Book Review: Under the Dragon's Tail (Murdoch Mystery) by Maureen Jennings

Tuesday, May 17, 2016

 
Under the Dragon's Tail by Maureen Jennings
A Detective Murdoch Mystery #2

My Rating
✯✯✯✯

❤ Official Synopsis ❤

Desperate women, rich and poor, come to her in need of help - and discretion. Dolly Merishaw is a midwife and an abortionist in Victorian Toronto, but although she keeps quiet about her clients' condition, her contempt and greed leaves them resentful and angry. So it comes as no surprise when this malicious woman is murdered. What is a shock, though, is that a week later a young boy is found dead in Dolly's squalid kitchen. Now, Detective Murdoch isn't sure if he's hunting one murderer - or two.

❤ My Thoughts ❤

My complaints of language and sexual innuendo of the first novel, Except the Dying, are still prevalent in the 2nd book in the Murdoch Mysteries.

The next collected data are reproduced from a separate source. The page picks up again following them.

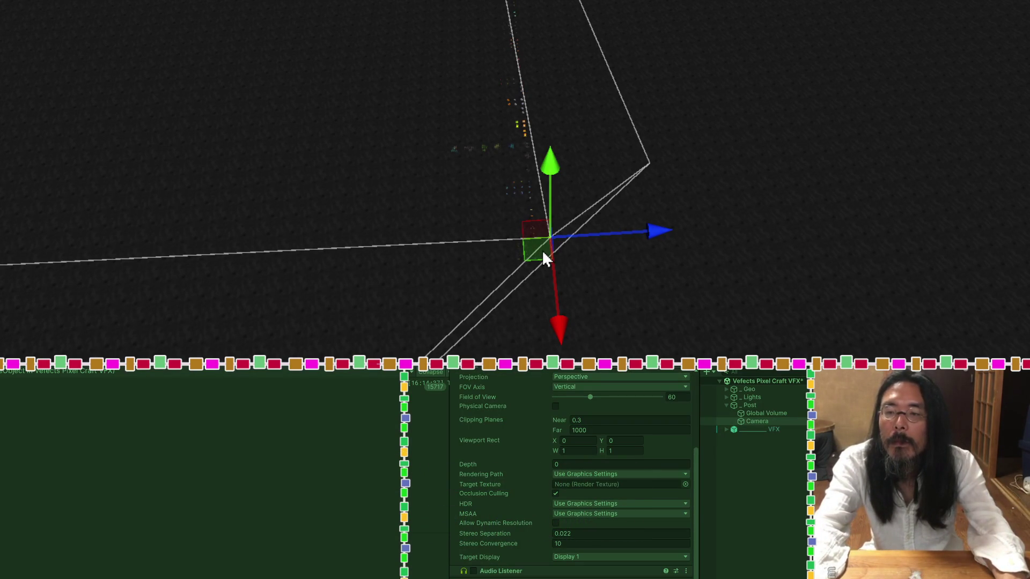
Drag the Camera across the playing scene to roughly X -852, Z 22.
{"action": "mouse_move", "coordinate": [542, 255]}
{"action": "left_mouse_down"}
{"action": "mouse_move", "coordinate": [546, 243]}
{"action": "mouse_move", "coordinate": [526, 250]}
{"action": "mouse_move", "coordinate": [516, 287]}
{"action": "mouse_move", "coordinate": [535, 288]}
{"action": "mouse_move", "coordinate": [544, 270]}
{"action": "mouse_move", "coordinate": [530, 213]}
{"action": "mouse_move", "coordinate": [533, 165]}
{"action": "mouse_move", "coordinate": [513, 153]}
{"action": "mouse_move", "coordinate": [490, 158]}
{"action": "mouse_move", "coordinate": [526, 169]}
{"action": "mouse_move", "coordinate": [535, 156]}
{"action": "mouse_move", "coordinate": [522, 145]}
{"action": "mouse_move", "coordinate": [535, 108]}
{"action": "mouse_move", "coordinate": [522, 99]}
{"action": "mouse_move", "coordinate": [523, 26]}
{"action": "mouse_move", "coordinate": [511, 18]}
{"action": "left_mouse_up"}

However, I feel the plot was tighter, the characterization better, and I experienced a definite softening in my opinion of this very different Murdoch than the television version I'm accustomed to watching.

In fact, there is much to like about Detective William Murdoch. He's not fragile or naive, but he does his best to live life as uprightly as he can manage. He's undergoing sexual temptations right now, but instead of seeking out the wrong kind of female companionship, he's joined a dance class. It allows him to be near attractive, virtuous young women in the hopes that he may develop a relationship. He's all about constancy (or he wouldn't be mourning his deceased fiance this long) and so he's not going to indulge in a casual fling even when he's suffering serious sexual repression. Watch him go against character and succumb to temptation in the 3rd novel.

The mystery itself intrigued me, mostly because I suspect a great deal of readers might take offense at the "preposterous" notion that a midwife/abortionist might attempt to take advantage of any wealthy women who required her services. Imagine!? Murdoch comes up against so many tight-lipped liars in Under the Dragon's Tail that I'm impressed his head didn't spin. Was the killer this woman or that one? Was the killer the midwife's own poor, abused daughter, Lily? What of the little boys living under her roof, how are they involved? And what of the man whose chapters are so fleeting but tie into the story later in an AHAH moment of great clarity.

This is a complex story with many facets to it. Things I'd almost forgotten because they were mentioned only once suddenly became relevant at the end of the book, and I loved those moments when I suddenly understood who was who and what was what and where everyone stood.

Despite the language and promiscuity and sexual slang, I'm not scared off from the series yet. I read this one in about 24 hours simply because I could not put it down. And I've already got book 3 ready and raring to go. I've heard it's better than its predecessors so we'll see if it lives up to the praise!